The idea that an individual can’t be successful in one industry even though they were a top performer in another is foolish. This uninformed bias (prevalent in many SaaS companies) will ensure that your organization will have to work harder to find and recruit the talent you need for the long term. Top performers are hard to find; don’t make the job more difficult by being too stringent. Learning your industry will take a fraction of the time that it will take you to teach a less experienced individual the sales skills that take years to develop.

Want to develop a team with skills that will serve you well into the future? Broaden your hiring reach and use internal training to fill in the industry knowledge gap.

2. Teach, Mentor, and Coach

Your buyers, competitors, and the overall sales environment are constantly evolving—sales professionals must continue to do so as well. It’s that simple. Your competition will never stop looking for an advantage over you, so you shouldn’t stop honing your team’s skills either.

Successful leaders must think outside the box on this one—it doesn’t help to be closed-minded on new ways of selling, new tools or tactics, etc. Too often, we see leaders who have a perfunctory understanding of digital selling (just as an example) and decide against a solution with minimal effort in understanding what it truly is. The result is that more innovative leaders use these tactics and strategies as advantages to take business from their competitors. Others must now work twice as hard simply to catch up. It is a foolish way to lead a team. If you are designing a sales team to serve you in the future, ensure that part of your plan is to always help your team evolve.

3. Evaluate Learning Behaviour

All of your training initiatives should provide learning metrics that can show you which individuals are eager to learn new strategies and which simply prefer to avoid it. Do you have reps who don’t see the value of updating their skills? This could be a major problem. It is a simple equation—those who seek a competitive advantage will find one and those who are not open to the idea never do. In short, the results they are producing for you currently are what you can count on for the future. Nothing more, nothing less.

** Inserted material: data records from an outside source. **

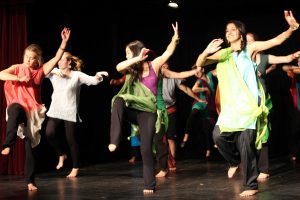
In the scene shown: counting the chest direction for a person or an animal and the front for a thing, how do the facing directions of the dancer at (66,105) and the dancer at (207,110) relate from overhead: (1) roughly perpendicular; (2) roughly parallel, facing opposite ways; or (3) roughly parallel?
roughly parallel

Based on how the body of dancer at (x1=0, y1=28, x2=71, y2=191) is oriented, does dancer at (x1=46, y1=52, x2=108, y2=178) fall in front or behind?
behind

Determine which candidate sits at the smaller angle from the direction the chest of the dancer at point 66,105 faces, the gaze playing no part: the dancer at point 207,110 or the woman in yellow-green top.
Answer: the woman in yellow-green top

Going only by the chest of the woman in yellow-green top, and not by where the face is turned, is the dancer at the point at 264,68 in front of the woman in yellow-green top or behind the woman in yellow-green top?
behind

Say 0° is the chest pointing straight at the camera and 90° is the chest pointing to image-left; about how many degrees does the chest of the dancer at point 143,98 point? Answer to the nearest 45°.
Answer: approximately 45°

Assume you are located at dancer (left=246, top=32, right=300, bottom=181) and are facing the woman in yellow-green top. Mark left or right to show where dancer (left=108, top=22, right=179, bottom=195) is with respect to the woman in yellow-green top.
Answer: right

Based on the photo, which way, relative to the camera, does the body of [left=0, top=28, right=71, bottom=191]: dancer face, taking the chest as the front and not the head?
toward the camera

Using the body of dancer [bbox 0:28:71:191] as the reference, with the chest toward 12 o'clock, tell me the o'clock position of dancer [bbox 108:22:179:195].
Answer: dancer [bbox 108:22:179:195] is roughly at 10 o'clock from dancer [bbox 0:28:71:191].

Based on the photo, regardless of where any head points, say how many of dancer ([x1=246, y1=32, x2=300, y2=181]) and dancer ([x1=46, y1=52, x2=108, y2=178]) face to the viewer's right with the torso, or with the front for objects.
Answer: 0

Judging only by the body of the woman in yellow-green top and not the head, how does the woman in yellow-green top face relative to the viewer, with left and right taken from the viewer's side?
facing the viewer and to the left of the viewer

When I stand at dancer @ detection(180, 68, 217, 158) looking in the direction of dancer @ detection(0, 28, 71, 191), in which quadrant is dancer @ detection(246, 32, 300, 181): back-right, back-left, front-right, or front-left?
front-left

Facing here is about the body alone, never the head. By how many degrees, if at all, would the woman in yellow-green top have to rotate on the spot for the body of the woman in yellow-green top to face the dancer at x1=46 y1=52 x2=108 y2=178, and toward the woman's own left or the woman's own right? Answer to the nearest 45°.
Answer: approximately 90° to the woman's own right

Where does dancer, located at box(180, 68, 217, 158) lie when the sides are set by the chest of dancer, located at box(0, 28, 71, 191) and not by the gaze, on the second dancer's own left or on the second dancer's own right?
on the second dancer's own left
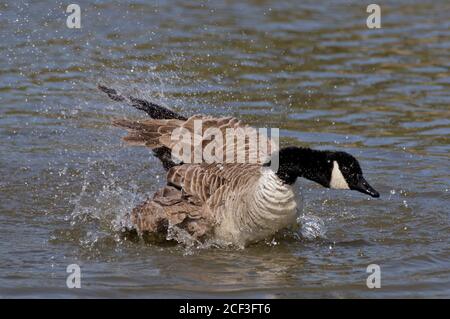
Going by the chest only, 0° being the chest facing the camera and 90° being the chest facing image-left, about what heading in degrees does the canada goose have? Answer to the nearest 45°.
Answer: approximately 270°
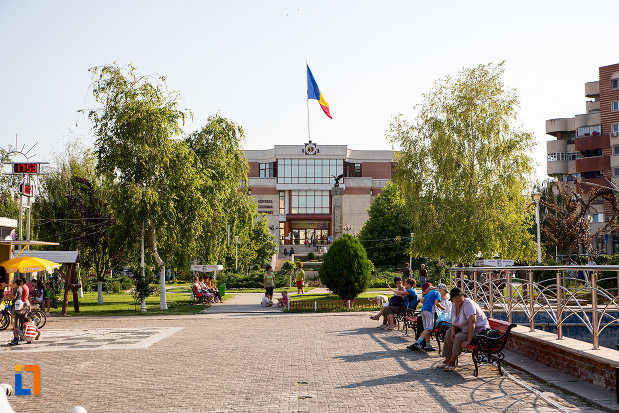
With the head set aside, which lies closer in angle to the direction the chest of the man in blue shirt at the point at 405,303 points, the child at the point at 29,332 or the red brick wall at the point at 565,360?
the child

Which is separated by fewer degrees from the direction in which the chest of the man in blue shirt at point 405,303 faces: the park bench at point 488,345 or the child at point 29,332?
the child

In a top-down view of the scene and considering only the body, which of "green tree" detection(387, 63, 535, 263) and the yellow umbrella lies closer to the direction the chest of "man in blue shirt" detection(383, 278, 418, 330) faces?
the yellow umbrella

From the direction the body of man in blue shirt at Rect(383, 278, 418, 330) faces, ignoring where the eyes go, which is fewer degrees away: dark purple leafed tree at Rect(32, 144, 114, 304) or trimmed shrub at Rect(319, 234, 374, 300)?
the dark purple leafed tree

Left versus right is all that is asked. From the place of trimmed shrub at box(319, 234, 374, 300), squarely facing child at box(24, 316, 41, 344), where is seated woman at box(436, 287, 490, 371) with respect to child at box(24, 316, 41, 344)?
left

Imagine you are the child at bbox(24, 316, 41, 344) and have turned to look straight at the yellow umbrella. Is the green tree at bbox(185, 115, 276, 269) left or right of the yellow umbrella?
right

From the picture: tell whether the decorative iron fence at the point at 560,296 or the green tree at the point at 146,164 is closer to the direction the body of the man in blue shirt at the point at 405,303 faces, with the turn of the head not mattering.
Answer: the green tree

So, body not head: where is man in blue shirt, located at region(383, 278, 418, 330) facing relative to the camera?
to the viewer's left

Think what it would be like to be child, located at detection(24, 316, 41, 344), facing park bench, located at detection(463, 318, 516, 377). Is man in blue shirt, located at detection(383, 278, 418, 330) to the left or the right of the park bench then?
left

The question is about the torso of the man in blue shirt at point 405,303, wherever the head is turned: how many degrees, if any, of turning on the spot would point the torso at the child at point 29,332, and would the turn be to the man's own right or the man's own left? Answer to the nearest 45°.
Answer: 0° — they already face them

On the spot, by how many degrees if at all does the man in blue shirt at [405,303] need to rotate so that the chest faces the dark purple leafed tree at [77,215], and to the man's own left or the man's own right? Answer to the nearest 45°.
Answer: approximately 45° to the man's own right
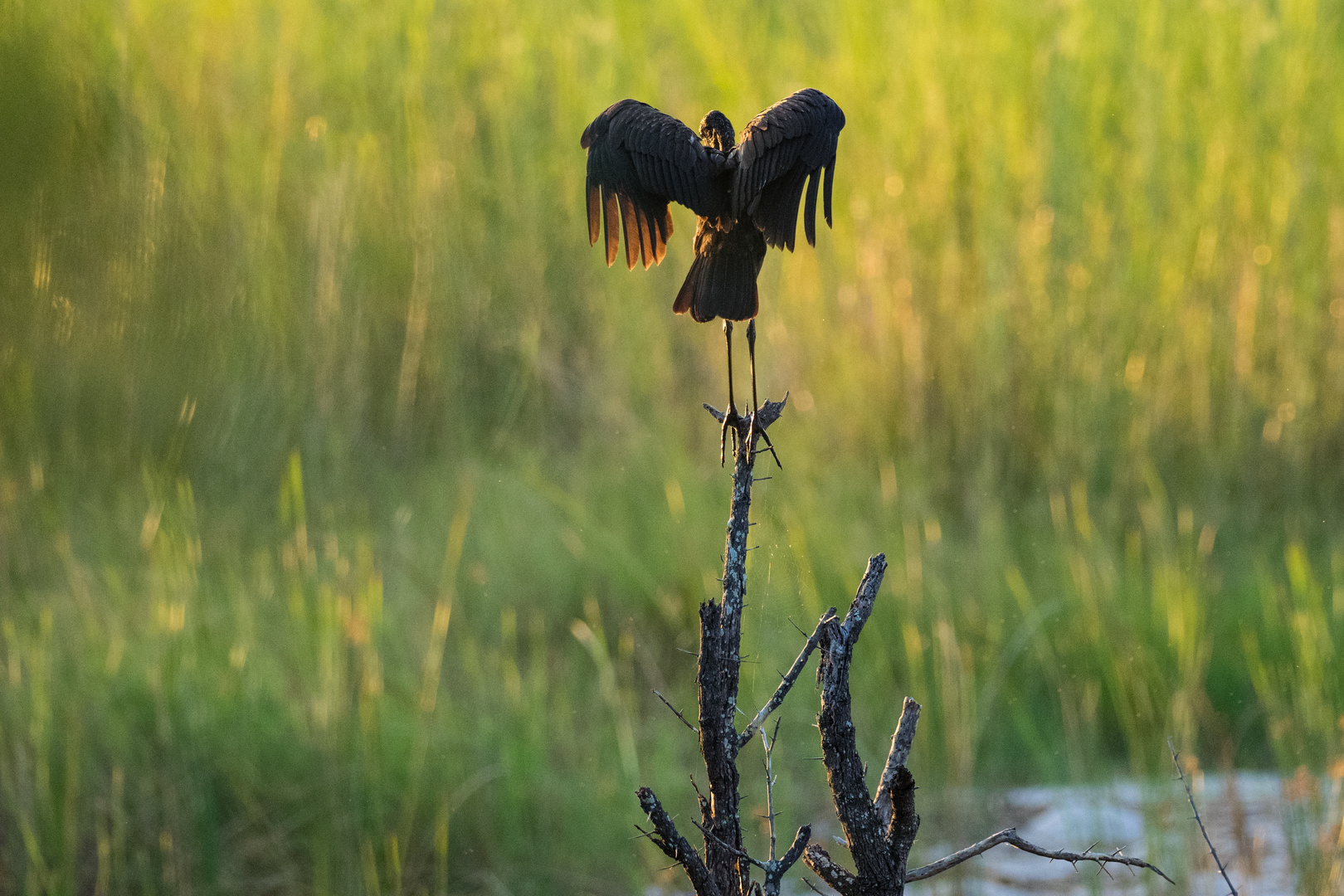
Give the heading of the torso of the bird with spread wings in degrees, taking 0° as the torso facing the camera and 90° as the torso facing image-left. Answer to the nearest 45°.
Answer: approximately 180°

If these results are not good enough now (or will fall short in the years to come), you may have to think about replacing the player at some point in the game. The only way to close this gap is to work with individuals who are willing to evolve and improve their skill sets in order to compete.

Top leaders are constantly recruiting individuals who are competitive and wish to improve. Leaders who have an unrelenting focus on recruiting and building top talent are the ones who build powerful teams with the ability to meet increased quota demands today and well into the future.